◆ Goal of the exercise:
State how many lines in the listing contain the string "icon", and add nothing to that number.
[[ Dataset records open ]]
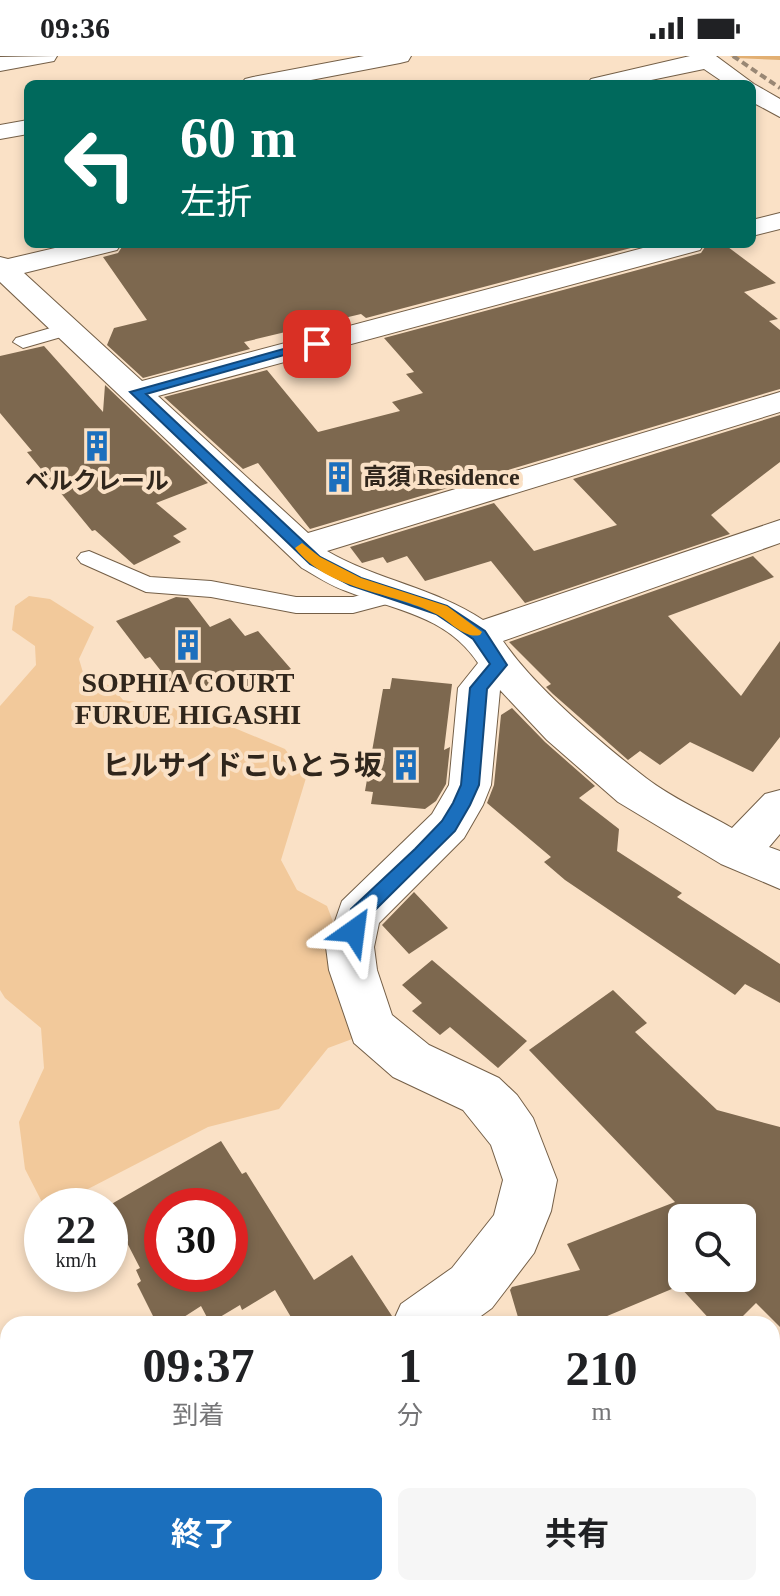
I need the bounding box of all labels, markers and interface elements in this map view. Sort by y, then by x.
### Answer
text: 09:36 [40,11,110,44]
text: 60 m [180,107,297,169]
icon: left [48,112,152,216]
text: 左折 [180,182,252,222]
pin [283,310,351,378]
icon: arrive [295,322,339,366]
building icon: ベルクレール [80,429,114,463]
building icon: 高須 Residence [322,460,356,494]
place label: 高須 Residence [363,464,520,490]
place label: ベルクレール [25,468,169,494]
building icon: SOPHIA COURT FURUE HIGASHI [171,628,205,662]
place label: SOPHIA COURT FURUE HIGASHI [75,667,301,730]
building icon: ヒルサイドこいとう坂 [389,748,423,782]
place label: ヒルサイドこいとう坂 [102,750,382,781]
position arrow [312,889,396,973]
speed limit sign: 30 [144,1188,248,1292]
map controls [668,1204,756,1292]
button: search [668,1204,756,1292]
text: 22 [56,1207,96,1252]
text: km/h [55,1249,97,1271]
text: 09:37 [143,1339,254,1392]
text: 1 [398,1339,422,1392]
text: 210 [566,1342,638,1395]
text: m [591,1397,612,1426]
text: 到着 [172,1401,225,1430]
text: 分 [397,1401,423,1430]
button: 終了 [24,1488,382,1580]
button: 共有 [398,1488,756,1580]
[[ Dataset records closed ]]
◆ Written answer:
6